Nesse prefácio, no blog tempo caminhado, António Chaves termina-o com estas duas linhas: «Como principal inspirador e colaborador ativo na sua redação, considero o João Barroso da Fonte, como autêntico e dedicado co-autor deste livro».

Em Abril de 2014, António Chaves, com o apoio do diretor da ÂNCORA, Baptista Lopes, que tinha editado a «Ultima Estação do Império, convenceu-o a mudar o título para «Em armas pelo sonho do Império - Angola: o Mito do império Português desfeito por um ex-combatente». Pensaria ele e os seus conselheiros que as contestações daqueles que protagonizaram os treze anos de guerra foram o super-sumo da história de Portugal. Essa postura injusta, extemporânea e barbara, pela inevitabilidade das consequências lusófonas, teria que acontecer, sem sangue, com humanismo, com equidade e com justiça.

 A. Chaves foi um ideólogo de causas nobres e universais. Não era daqueles que deitam a toalha ao chão, ao primeiro obstáculo. Nos seis meses de preparação, como cadetes, em Mafra, convivemos, em teoria, o drama da nossa região.
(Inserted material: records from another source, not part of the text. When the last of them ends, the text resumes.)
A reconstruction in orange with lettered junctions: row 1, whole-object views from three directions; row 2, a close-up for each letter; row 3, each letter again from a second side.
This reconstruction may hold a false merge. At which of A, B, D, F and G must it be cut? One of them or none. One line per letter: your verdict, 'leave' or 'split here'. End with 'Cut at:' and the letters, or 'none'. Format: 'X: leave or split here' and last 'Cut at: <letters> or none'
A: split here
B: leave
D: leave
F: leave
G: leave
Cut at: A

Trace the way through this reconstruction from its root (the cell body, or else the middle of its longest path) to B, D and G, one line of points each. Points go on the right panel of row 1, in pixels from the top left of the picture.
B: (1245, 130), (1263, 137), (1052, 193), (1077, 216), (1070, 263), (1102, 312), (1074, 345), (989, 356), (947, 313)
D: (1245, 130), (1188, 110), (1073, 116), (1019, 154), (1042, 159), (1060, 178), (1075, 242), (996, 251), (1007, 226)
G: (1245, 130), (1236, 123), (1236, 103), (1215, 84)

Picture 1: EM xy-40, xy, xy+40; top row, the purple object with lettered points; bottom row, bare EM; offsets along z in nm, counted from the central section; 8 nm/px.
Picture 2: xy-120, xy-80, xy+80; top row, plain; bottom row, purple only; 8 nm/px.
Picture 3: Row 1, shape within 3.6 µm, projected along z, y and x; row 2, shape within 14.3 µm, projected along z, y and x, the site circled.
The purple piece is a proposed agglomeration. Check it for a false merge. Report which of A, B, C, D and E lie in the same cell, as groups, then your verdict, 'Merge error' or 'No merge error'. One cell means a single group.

Nessa altura o concelho de Montalegre tinha cerca de 30 mil habitantes. Hoje tem cerca de dez mil. As barragens da Venda Nova, Paradela e, sobretudo, de Pisões, arrastaram para essas obras, cerca de três mil trabalhadores, em sistema ambulante. Os melhores terrenos foram submersos. Muitos naturais emigraram. As indemnizações, quase sempre forçadas, iludiram os proprietários. As famílias numerosas desapareceram. E, poucos, souberam poupar, dos que resistiram. O futurível economista e Presidente da Academia de Letras de Trás-os-Montes, teve a sorte de estudar nos liceus de Chaves, Braga e Porto. Manuel da Inácia, soube acautelar-se, com os terrenos sobrantes da Barragem de Pisões. Nessa altura, era um dos lavradores remediados da freguesia que sonhava o melhor para o filho. Nada com os seminários ou colégios de tendência religiosa. Esse complexo bebeu-o, na convivência e nos livros de Bento da Cruz que citou Manuel da Inácia, como pai modelo. Este cidadão de Negrões teve o cuidado de mandar o filho para Gralhós, a uns dez kms, de Negrões

Deixou-se influenciar por Bento da Cruz, (1925-2015) que em outubro de 1940 entrou na Escola Claustral de Singeverga, dirigida por monges beneditinos,disposto a seguir a vida religiosa. Aí concluiu, com distinção, o antigo curso dos Seminários. Em 1945 entrou no noviciado. E em 1946 abandonou Singeverga». Esta referência lesse na Wikipédia que diz mais: «a minha saída do seminário pode ter afetado alguns condiscípulos que me tomaram como referência. A maior pena que me ficou desse tempo foi não ter vivido essa experiência de vida na aldeia entre os 15 e os 21 anos. Senti toda a vida a falta desse percurso de juventude»

Daí o filho entrar no liceu, mais preparado do que os seminaristas que, como o signatário, fez a quarta classe, com uma professora regente. Mas não nos seminários, onde só entravam os pobres. Esse complexo acompanhou-nos 60 anos. Quase todos os dias mantínhamos essa argumentação nos diálogos, uma vez por outra, mais exaltada. Quando a exaltação subia de tom, vinha o calmante das discussões: um abraço. O aproveitamento do prefácio do António Chaves, estampado no blog Tempo Caminhado, pela defensora de todos os pensantes, Maria da Graça, inspirou-me esta singela homenagem.

Durante os último 60 anos e desde que nos conhecemos, quase nos tratávamos como irmãos-gémeos. Eternizou este sentimento na dedicatória que manuscreveu no exemplar do livro «Em armas pelo sonho do império». Aí exarou: este livro pertence-nos por igual; nasceu de um destino comum e do teu incentivo para que fosse escrito. Aguardava eu, na altura, um bom motivo para escrever algo de maior folgo e tudo bateu certo.

Haverá, ainda outras oportunidades para outros empreendimentos partilhados, mas tal como se diz no domínio dos afetos, não há amor como o primeiro.

Um grande abraço do irmão- gémeo,

António Chaves, Mira Sintra, 27 de Fevereiro de 1015.